# ENTRIES SUPPLIED start

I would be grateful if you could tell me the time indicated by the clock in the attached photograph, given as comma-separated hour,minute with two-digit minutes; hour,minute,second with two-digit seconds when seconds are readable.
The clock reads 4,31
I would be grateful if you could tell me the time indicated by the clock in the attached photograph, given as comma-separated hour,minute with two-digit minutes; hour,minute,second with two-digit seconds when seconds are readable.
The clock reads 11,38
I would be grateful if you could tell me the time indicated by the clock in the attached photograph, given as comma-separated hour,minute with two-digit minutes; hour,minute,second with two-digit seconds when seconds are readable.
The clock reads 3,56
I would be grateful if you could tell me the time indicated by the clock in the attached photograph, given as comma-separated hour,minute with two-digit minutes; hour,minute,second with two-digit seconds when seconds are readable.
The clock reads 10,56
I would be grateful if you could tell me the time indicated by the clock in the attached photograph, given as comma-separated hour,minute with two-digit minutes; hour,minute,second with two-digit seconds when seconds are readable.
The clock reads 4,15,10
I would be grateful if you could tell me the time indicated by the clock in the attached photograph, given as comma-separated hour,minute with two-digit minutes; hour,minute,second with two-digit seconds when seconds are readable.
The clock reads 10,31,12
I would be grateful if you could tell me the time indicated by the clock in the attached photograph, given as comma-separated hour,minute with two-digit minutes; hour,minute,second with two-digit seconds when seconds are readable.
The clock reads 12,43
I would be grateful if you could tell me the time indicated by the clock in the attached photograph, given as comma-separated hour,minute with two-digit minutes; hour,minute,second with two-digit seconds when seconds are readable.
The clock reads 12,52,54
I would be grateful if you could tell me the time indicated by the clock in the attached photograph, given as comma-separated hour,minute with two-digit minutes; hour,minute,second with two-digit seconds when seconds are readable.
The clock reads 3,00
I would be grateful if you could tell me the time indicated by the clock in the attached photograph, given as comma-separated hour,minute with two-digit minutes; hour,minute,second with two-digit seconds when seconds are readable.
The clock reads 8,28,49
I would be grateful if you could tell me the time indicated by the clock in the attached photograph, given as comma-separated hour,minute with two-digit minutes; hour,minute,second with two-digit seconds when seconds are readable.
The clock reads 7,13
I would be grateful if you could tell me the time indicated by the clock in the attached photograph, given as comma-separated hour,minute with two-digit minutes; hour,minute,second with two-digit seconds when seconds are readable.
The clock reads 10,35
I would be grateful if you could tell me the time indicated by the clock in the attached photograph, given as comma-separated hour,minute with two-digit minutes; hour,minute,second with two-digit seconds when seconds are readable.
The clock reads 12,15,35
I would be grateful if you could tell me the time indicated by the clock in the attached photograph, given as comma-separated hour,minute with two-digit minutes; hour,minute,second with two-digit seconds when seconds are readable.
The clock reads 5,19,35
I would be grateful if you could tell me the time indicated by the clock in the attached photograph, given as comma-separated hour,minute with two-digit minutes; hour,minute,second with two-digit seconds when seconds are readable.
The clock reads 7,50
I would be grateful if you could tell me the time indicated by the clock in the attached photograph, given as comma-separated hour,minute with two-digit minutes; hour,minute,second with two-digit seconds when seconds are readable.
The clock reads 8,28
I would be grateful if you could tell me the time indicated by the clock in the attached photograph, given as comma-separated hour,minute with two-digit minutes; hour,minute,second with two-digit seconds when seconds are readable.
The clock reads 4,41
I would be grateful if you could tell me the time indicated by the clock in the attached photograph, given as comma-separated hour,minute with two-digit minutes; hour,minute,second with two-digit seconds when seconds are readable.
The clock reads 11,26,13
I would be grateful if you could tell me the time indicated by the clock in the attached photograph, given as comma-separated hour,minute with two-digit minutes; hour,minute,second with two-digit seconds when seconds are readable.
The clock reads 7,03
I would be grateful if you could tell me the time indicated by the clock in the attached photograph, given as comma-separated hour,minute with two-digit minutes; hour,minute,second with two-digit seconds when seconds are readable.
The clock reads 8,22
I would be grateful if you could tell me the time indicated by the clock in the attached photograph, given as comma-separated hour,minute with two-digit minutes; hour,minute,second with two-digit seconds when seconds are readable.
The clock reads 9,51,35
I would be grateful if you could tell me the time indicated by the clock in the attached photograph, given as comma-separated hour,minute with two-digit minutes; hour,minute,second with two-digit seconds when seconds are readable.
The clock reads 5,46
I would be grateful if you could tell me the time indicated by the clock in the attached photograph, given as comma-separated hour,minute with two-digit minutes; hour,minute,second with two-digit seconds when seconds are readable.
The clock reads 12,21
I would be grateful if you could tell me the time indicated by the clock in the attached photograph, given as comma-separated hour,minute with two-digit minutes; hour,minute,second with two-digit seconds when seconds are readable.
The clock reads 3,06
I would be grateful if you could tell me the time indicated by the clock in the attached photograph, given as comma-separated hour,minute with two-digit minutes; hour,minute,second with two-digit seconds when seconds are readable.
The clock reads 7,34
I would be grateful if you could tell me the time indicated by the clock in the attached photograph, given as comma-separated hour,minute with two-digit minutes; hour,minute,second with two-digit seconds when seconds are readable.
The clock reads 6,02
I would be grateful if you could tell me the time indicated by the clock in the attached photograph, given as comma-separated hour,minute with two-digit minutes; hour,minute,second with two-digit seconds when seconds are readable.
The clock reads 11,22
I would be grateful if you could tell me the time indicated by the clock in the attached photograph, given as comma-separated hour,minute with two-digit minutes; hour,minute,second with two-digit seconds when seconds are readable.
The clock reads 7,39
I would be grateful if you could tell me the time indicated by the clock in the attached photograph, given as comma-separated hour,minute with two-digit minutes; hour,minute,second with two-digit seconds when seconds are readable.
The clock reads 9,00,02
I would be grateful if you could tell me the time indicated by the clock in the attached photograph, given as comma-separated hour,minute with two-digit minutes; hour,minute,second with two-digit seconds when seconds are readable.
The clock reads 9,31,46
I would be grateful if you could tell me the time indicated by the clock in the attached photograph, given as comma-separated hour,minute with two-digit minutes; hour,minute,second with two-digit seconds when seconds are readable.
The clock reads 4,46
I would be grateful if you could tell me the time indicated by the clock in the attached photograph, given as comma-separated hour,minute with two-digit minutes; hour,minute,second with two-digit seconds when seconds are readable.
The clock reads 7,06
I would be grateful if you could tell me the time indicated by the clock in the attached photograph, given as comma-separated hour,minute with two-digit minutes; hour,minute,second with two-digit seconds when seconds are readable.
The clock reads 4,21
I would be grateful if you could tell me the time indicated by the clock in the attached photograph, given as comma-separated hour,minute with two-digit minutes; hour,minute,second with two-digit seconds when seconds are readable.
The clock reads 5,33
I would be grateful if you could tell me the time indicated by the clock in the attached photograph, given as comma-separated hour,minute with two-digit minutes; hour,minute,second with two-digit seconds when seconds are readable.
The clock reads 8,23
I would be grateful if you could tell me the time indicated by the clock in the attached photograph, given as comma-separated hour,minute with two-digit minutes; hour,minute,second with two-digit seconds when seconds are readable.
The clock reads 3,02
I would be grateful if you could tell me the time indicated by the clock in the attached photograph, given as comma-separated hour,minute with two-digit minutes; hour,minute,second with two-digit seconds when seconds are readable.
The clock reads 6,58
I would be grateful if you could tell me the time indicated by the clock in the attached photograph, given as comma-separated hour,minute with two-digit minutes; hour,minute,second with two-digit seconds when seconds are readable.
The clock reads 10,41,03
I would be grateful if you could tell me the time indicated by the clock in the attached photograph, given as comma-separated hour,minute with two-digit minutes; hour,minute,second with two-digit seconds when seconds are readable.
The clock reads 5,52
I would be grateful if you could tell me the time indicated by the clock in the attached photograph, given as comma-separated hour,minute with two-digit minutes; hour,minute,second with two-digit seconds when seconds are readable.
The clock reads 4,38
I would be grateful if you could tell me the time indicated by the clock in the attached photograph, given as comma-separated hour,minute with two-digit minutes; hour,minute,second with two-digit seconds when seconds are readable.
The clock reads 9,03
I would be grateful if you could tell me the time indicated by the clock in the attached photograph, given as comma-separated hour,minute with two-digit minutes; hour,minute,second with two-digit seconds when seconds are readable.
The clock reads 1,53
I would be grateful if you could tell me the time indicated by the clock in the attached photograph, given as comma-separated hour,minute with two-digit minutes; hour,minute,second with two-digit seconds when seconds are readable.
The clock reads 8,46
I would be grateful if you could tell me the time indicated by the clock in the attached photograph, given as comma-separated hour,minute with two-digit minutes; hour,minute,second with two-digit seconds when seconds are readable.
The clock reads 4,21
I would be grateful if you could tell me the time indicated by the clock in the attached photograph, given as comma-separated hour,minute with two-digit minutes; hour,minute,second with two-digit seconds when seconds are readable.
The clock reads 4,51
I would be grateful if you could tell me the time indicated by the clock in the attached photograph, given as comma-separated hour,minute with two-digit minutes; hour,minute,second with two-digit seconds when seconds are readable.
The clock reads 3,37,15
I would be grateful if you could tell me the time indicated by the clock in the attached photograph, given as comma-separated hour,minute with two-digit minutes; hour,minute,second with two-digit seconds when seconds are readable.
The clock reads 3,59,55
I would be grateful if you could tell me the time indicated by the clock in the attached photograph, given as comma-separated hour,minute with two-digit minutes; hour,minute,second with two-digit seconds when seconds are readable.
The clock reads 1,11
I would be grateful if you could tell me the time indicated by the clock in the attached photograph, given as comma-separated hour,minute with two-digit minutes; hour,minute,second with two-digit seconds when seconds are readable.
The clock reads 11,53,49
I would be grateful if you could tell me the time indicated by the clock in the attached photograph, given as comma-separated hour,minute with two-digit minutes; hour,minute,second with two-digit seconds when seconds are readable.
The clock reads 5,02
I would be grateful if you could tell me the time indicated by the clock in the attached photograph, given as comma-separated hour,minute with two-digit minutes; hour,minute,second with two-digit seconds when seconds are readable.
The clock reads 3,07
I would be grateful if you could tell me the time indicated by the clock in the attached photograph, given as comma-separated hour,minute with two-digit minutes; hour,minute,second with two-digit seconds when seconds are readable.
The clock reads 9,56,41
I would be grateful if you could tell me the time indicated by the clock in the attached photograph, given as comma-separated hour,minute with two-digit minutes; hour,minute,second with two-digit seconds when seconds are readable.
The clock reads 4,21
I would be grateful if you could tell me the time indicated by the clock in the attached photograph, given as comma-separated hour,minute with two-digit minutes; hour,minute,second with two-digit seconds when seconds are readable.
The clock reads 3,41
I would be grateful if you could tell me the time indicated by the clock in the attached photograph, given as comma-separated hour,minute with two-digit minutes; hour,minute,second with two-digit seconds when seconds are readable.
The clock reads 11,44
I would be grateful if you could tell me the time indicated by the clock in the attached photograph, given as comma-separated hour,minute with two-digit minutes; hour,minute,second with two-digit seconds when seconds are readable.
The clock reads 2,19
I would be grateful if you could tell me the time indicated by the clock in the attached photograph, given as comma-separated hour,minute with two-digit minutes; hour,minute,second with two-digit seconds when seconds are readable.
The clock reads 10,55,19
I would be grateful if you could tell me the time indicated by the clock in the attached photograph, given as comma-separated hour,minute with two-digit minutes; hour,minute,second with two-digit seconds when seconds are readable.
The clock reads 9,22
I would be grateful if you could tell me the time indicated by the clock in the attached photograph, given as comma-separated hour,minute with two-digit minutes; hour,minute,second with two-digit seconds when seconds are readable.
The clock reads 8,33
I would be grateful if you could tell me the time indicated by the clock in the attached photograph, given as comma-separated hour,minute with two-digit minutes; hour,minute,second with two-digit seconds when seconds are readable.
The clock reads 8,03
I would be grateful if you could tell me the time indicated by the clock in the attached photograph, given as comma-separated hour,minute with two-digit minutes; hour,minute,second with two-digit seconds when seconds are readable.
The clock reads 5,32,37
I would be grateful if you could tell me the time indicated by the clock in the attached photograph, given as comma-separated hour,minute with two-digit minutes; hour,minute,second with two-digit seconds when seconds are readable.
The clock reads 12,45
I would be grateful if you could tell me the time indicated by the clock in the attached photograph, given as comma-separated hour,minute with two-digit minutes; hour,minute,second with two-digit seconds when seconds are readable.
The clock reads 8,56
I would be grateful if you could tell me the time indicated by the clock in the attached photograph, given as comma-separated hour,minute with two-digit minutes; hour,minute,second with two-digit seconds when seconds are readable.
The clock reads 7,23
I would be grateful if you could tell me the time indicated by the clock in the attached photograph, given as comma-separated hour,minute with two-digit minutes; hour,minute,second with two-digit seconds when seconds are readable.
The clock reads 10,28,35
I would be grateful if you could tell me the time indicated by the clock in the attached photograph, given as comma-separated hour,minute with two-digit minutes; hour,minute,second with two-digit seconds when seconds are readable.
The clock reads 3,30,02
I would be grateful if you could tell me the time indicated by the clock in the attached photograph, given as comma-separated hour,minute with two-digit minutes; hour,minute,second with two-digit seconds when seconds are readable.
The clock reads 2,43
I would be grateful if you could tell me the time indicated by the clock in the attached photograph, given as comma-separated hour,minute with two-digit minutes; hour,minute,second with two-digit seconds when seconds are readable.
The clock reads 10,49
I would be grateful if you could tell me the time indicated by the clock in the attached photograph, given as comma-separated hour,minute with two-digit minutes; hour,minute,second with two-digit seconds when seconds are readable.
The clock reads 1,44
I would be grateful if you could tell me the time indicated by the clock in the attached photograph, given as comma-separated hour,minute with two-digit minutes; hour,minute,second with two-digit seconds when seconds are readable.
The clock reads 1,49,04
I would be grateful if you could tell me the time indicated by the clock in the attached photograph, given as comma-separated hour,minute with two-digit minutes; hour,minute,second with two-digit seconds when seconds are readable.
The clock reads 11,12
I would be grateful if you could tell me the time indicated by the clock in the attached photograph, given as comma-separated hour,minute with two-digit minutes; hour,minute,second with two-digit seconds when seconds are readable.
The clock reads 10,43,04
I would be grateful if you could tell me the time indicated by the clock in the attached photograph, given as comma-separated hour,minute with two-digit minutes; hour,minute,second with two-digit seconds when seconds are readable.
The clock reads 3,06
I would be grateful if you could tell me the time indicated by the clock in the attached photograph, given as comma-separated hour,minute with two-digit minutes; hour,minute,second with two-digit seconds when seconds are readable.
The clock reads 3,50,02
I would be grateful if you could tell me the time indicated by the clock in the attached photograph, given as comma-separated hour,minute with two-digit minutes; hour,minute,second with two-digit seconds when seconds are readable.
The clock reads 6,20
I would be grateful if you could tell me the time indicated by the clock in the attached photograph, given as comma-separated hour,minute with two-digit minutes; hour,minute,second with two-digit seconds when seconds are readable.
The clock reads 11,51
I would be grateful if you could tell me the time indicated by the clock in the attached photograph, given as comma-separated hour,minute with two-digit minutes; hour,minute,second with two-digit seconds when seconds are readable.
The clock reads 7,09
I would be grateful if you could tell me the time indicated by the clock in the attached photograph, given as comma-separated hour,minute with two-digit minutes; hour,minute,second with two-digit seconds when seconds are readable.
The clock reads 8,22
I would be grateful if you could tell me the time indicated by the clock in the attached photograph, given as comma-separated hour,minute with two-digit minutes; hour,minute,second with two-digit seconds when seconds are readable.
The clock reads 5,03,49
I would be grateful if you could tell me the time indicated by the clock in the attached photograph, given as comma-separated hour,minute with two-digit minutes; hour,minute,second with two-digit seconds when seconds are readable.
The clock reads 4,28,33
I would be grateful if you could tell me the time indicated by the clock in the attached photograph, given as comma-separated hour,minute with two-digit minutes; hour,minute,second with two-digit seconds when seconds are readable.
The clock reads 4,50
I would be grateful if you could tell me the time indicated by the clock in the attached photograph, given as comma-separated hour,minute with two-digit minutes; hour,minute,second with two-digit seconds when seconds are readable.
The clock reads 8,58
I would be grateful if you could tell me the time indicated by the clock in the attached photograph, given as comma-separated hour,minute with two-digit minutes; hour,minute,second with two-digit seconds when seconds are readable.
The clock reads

# ENTRIES SUPPLIED end

- **DO THIS**
Could you write out the stretch of data from the very start through the line containing "The clock reads 11,38", swapping "grateful" for "thankful" and leaving everything else unchanged?

- **RESPONSE FOR THIS EXERCISE**
I would be thankful if you could tell me the time indicated by the clock in the attached photograph, given as comma-separated hour,minute with two-digit minutes; hour,minute,second with two-digit seconds when seconds are readable.
The clock reads 4,31
I would be thankful if you could tell me the time indicated by the clock in the attached photograph, given as comma-separated hour,minute with two-digit minutes; hour,minute,second with two-digit seconds when seconds are readable.
The clock reads 11,38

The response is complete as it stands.